Johns Hopkins Health Alert
Experimental Treatments for Age-Related Macular Degeneration
Scientists look to human stem cells to enable the retina to repair itself.
Several new treatments that may help prevent vision loss in people with age-related macular degeneration are under investigation. Besides continuing development of treatments to prevent new blood vessel growth as well as leakage from blood vessels in the eye, researchers are also studying drugs known as angiostatic corticosteroids (such as anecortave acetate, tramcinolone, and flucinolone), sometimes in conjunction with other treatments such as photodynamic therapy.
What’s on the horizon? Human retinas damaged by diseases, such as age-related macular degeneration and diabetic retinopathy, are unable to repair themselves. But now in a report from the National Academy of Sciences (Volume 103, page 12769 ), researchers at the University of Washington and elsewhere suggest that the regeneration of damaged cells in the retina may someday be possible. Their optimism is based on successful treatment of diseased retinas in mice using human stem cells.
The University of Washington scientists first grew human embryonic stem cells (from a cell line approved in the United States) in a lab, then added growth factors -- proteins that enable cell growth -- central to the development of both human and mouse heads as well as a growth factor essential to a frog’s sprouting of large eyes. Within two weeks -- twice as fast as human cell development -- the embryonic cells became progenitor (forerunner) cells for retinal cells. The scientists injected these into a damaged mouse retina, where they developed into cones (the retinal cells responsible for color), rods (the cells that allow night vision), and other cells.

******

## TASK 1
In the health alert, how long did it take the embryonic cells to become progenitor cells for retinal cells?
## TASK 2
Give again part of the health alert word for word, beginning at the words that have "Several new treatments" and stopping after "as photodynamic therapy.".
Rely only on the health alert for your answers.

(Records from a data source)
******

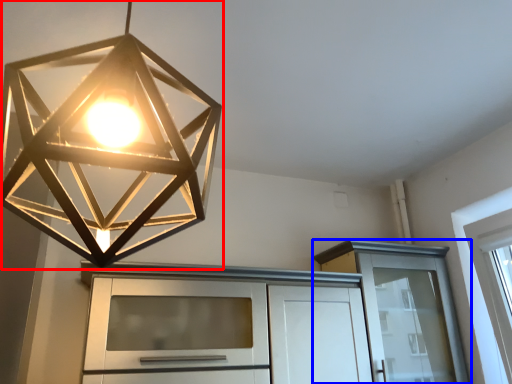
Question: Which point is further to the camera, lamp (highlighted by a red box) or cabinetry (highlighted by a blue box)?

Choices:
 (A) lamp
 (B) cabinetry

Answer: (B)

******

## RESPONSE BOX 1
Within two weeks.

## RESPONSE BOX 2
Several new treatments that may help prevent vision loss in people with age-related macular degeneration are under investigation. Besides continuing development of treatments to prevent new blood vessel growth as well as leakage from blood vessels in the eye, researchers are also studying drugs known as angiostatic corticosteroids (such as anecortave acetate, tramcinolone, and flucinolone), sometimes in conjunction with other treatments such as photodynamic therapy.